* _Given instruction_
Can you rewrite all of the data below, changing "Saturday" to "Sat." and leaving everything else as it is?

* _Dataset records_
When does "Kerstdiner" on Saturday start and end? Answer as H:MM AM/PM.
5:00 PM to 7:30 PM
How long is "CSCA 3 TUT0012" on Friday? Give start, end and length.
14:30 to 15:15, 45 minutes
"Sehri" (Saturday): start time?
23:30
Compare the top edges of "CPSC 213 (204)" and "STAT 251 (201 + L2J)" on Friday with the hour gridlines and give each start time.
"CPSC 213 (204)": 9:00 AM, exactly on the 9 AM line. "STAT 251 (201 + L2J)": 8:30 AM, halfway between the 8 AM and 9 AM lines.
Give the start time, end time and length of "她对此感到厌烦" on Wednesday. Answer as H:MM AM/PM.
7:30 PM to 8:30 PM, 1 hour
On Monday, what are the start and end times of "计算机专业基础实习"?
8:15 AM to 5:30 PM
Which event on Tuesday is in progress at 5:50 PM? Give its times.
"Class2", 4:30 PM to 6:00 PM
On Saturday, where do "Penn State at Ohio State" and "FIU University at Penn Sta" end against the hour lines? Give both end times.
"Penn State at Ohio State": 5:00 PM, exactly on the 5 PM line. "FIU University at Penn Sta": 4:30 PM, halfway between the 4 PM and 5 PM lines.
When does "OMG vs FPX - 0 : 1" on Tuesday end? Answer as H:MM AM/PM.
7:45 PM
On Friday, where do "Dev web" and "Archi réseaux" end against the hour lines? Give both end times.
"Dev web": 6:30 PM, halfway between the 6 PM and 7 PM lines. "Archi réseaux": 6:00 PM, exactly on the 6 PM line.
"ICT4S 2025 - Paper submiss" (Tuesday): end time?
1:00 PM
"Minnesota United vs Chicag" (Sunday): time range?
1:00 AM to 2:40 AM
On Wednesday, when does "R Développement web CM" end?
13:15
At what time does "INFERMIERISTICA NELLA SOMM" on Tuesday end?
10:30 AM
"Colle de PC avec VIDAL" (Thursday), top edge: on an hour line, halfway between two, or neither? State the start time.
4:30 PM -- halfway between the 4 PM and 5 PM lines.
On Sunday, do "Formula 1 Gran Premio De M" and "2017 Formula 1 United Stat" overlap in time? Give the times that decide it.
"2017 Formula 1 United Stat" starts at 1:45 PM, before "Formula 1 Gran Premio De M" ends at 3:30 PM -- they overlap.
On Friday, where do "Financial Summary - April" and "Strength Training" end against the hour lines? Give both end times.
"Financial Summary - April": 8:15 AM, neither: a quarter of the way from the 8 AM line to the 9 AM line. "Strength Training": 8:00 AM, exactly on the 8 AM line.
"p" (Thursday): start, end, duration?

* _Exercise solution_
When does "Kerstdiner" on Sat. start and end? Answer as H:MM AM/PM.
5:00 PM to 7:30 PM
How long is "CSCA 3 TUT0012" on Friday? Give start, end and length.
14:30 to 15:15, 45 minutes
"Sehri" (Sat.): start time?
23:30
Compare the top edges of "CPSC 213 (204)" and "STAT 251 (201 + L2J)" on Friday with the hour gridlines and give each start time.
"CPSC 213 (204)": 9:00 AM, exactly on the 9 AM line. "STAT 251 (201 + L2J)": 8:30 AM, halfway between the 8 AM and 9 AM lines.
Give the start time, end time and length of "她对此感到厌烦" on Wednesday. Answer as H:MM AM/PM.
7:30 PM to 8:30 PM, 1 hour
On Monday, what are the start and end times of "计算机专业基础实习"?
8:15 AM to 5:30 PM
Which event on Tuesday is in progress at 5:50 PM? Give its times.
"Class2", 4:30 PM to 6:00 PM
On Sat., where do "Penn State at Ohio State" and "FIU University at Penn Sta" end against the hour lines? Give both end times.
"Penn State at Ohio State": 5:00 PM, exactly on the 5 PM line. "FIU University at Penn Sta": 4:30 PM, halfway between the 4 PM and 5 PM lines.
When does "OMG vs FPX - 0 : 1" on Tuesday end? Answer as H:MM AM/PM.
7:45 PM
On Friday, where do "Dev web" and "Archi réseaux" end against the hour lines? Give both end times.
"Dev web": 6:30 PM, halfway between the 6 PM and 7 PM lines. "Archi réseaux": 6:00 PM, exactly on the 6 PM line.
"ICT4S 2025 - Paper submiss" (Tuesday): end time?
1:00 PM
"Minnesota United vs Chicag" (Sunday): time range?
1:00 AM to 2:40 AM
On Wednesday, when does "R Développement web CM" end?
13:15
At what time does "INFERMIERISTICA NELLA SOMM" on Tuesday end?
10:30 AM
"Colle de PC avec VIDAL" (Thursday), top edge: on an hour line, halfway between two, or neither? State the start time.
4:30 PM -- halfway between the 4 PM and 5 PM lines.
On Sunday, do "Formula 1 Gran Premio De M" and "2017 Formula 1 United Stat" overlap in time? Give the times that decide it.
"2017 Formula 1 United Stat" starts at 1:45 PM, before "Formula 1 Gran Premio De M" ends at 3:30 PM -- they overlap.
On Friday, where do "Financial Summary - April" and "Strength Training" end against the hour lines? Give both end times.
"Financial Summary - April": 8:15 AM, neither: a quarter of the way from the 8 AM line to the 9 AM line. "Strength Training": 8:00 AM, exactly on the 8 AM line.
"p" (Thursday): start, end, duration?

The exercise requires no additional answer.